Large Language Models (LLMs) have revolutionized artificial intelligence by enabling multitasking across diverse fields. However, their high computational demands result in significant environmental impacts, particularly in terms of energy and water consumption. This paper addresses these issues by proposing an innovative compression approach to reducing LLM sizes. We focus on compressing the internal transformer layers, which are critical contributors to LLMs' computational complexity. Our approach combines new mathematical and structural key methods for model compression. We begin by applying Forward Propagation Pruning (FPP) to compress the embedding and feed-forward layers, utilizing a weight freezing and zeroing technique for suspected unused parameters. This reduces the number of trainable parameters, accelerating the overall training process and enabling faster convergence. Second, the Weight Matrix Folding method is introduced to efficiently prune the self-attention layer matrices in a simple and efficient mathematical model. This method integrates Identical Row Compression (IRC) to optimize the compression of the Query and Key matrices, alongside Diagonal Weight Compression (DWC), which reformulates the Value matrix into a diagonal structure. Consequently, this technique significantly diminishes parameter variability across the three metrics, enhancing consistency and performance while simplifying complexity. The compression approach is evaluated on three language modeling datasets and eight widely used classification datasets, comparing it to various pruning methods. Our method successfully compresses transformer layers by 99% and linear layers by 70%, resulting in an overall model compression of around 70%, while maintaining nearly the same accuracy. Notably, with moderate compression rates of 20% to 40%, model performance not only remained stable but even improved. This leads to substantial reductions in memory usage and computational demands, making LLMs more resource-efficient and highlighting the potential to optimize them for a more sustainable AI future.
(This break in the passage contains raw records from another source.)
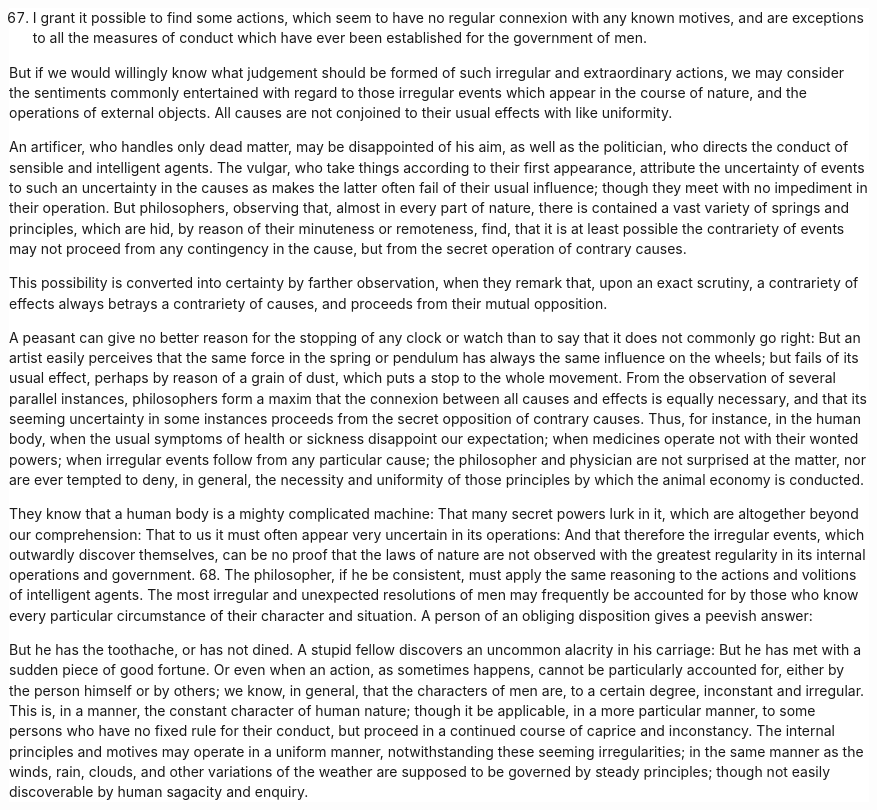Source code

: 67. I grant it possible to find some actions, which seem to have no regular connexion with any known motives, and are exceptions to all the measures of conduct which have ever been established for the government of men.

But if we would willingly know what judgement should be formed of such irregular and extraordinary actions, we may consider the sentiments commonly entertained with regard to those irregular events which appear in the course of nature, and the operations of external objects. All causes are not conjoined to their usual effects with like uniformity. 

An artificer, who handles only dead matter, may be disappointed of his aim, as well as the politician, who directs the conduct of sensible and intelligent agents. The vulgar, who take things according to their first appearance, attribute the uncertainty of events to such an uncertainty in the causes as makes the latter often fail of their usual influence; though they meet with no impediment in their operation. But philosophers, observing that, almost in every part of nature, there is contained a vast variety of springs and principles, which are hid, by reason of their minuteness or remoteness, find, that it is at least possible the contrariety of events may not proceed from any contingency in the cause, but from the secret operation of contrary causes. 

This possibility is converted into certainty by farther observation, when they remark that, upon an exact scrutiny, a contrariety of effects always betrays a contrariety of causes, and proceeds from their mutual opposition. 

A peasant can give no better reason for the stopping of any clock or watch than to say that it does not commonly go right: But an artist easily perceives that the same force in the spring or pendulum has always the same influence on the wheels; but fails of its usual effect, perhaps by reason of a grain of dust, which puts a stop to the whole movement. From the observation of several parallel instances, philosophers form a maxim that the connexion between all causes and effects is equally necessary, and that its seeming uncertainty in some instances proceeds from the secret opposition of contrary causes. Thus, for instance, in the human body, when the usual symptoms of health or sickness disappoint our expectation; when medicines operate not with their wonted powers; when irregular events follow from any particular cause; the philosopher and physician are not surprised at the matter, nor are ever tempted to deny, in general, the necessity and uniformity of those principles by which the animal economy is conducted. 

They know that a human body is a mighty complicated machine: That many secret powers lurk in it, which are altogether beyond our comprehension: That to us it must often appear very uncertain in its operations: And that therefore the irregular events, which outwardly discover themselves, can be no proof that the laws of nature are not observed with the greatest regularity in its internal operations and government. 68. The philosopher, if he be consistent, must apply the same reasoning to the actions and volitions of intelligent agents. The most irregular and unexpected resolutions of men may frequently be accounted for by those who know every particular circumstance of their character and situation. A person of an obliging disposition gives a peevish answer: 

But he has the toothache, or has not dined. A stupid fellow discovers an uncommon alacrity in his carriage: But he has met with a sudden piece of good fortune. Or even when an action, as sometimes happens, cannot be particularly accounted for, either by the person himself or by others; we know, in general, that the characters of men are, to a certain degree, inconstant and irregular. This is, in a manner, the constant character of human nature; though it be applicable, in a more particular manner, to some persons who have no fixed rule for their conduct, but proceed in a continued course of caprice and inconstancy. The internal principles and motives may operate in a uniform manner, notwithstanding these seeming irregularities; in the same manner as the winds, rain, clouds, and other variations of the weather are supposed to be governed by steady principles; though not easily discoverable by human sagacity and enquiry.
大语言模型(LLMs)通过实现跨多个领域的多任务处理,彻底改变了人工智能。然而,它们对计算的高要求导致了重大的环境影响,特别是在能源和水资源消耗方面。本文通过提出一种创新的压缩方法来减小大语言模型的大小,从而解决这些问题。我们专注于压缩内部变压器层,这些层是大语言模型计算复杂性的关键因素。我们的方法结合了用于模型压缩的新数学和结构关键方法。我们首先应用前向传播剪枝(FPP)来压缩嵌入层和前馈层,利用权重冻结和归零技术处理疑似未使用的参数。这减少了可训练参数的数量,加速了整体训练过程并实现了更快的收敛。其次,引入权重矩阵折叠方法,以在一个简单高效的数学模型中有效地剪枝自注意力层矩阵。该方法集成了相同行压缩(IRC)来优化查询和键矩阵的压缩,同时采用对角权重压缩(DWC),将值矩阵重新构造成对角结构。因此,该技术显著降低了三个指标上的参数变异性,提高了一致性和性能,同时简化了复杂性。我们在三个语言建模数据集和八个广泛使用的分类数据集上评估了这种压缩方法,并将其与各种剪枝方法进行比较。我们的方法成功地将变压器层压缩了99%,线性层压缩了70%,从而使整体模型压缩率达到约70%,同时保持了几乎相同的准确率。值得注意的是,在20%至40%的适度压缩率下,模型性能不仅保持稳定,甚至有所提高。这导致内存使用和计算需求大幅减少,使大语言模型更具资源效率,并突出了为更可持续的人工智能未来对其进行优化的潜力。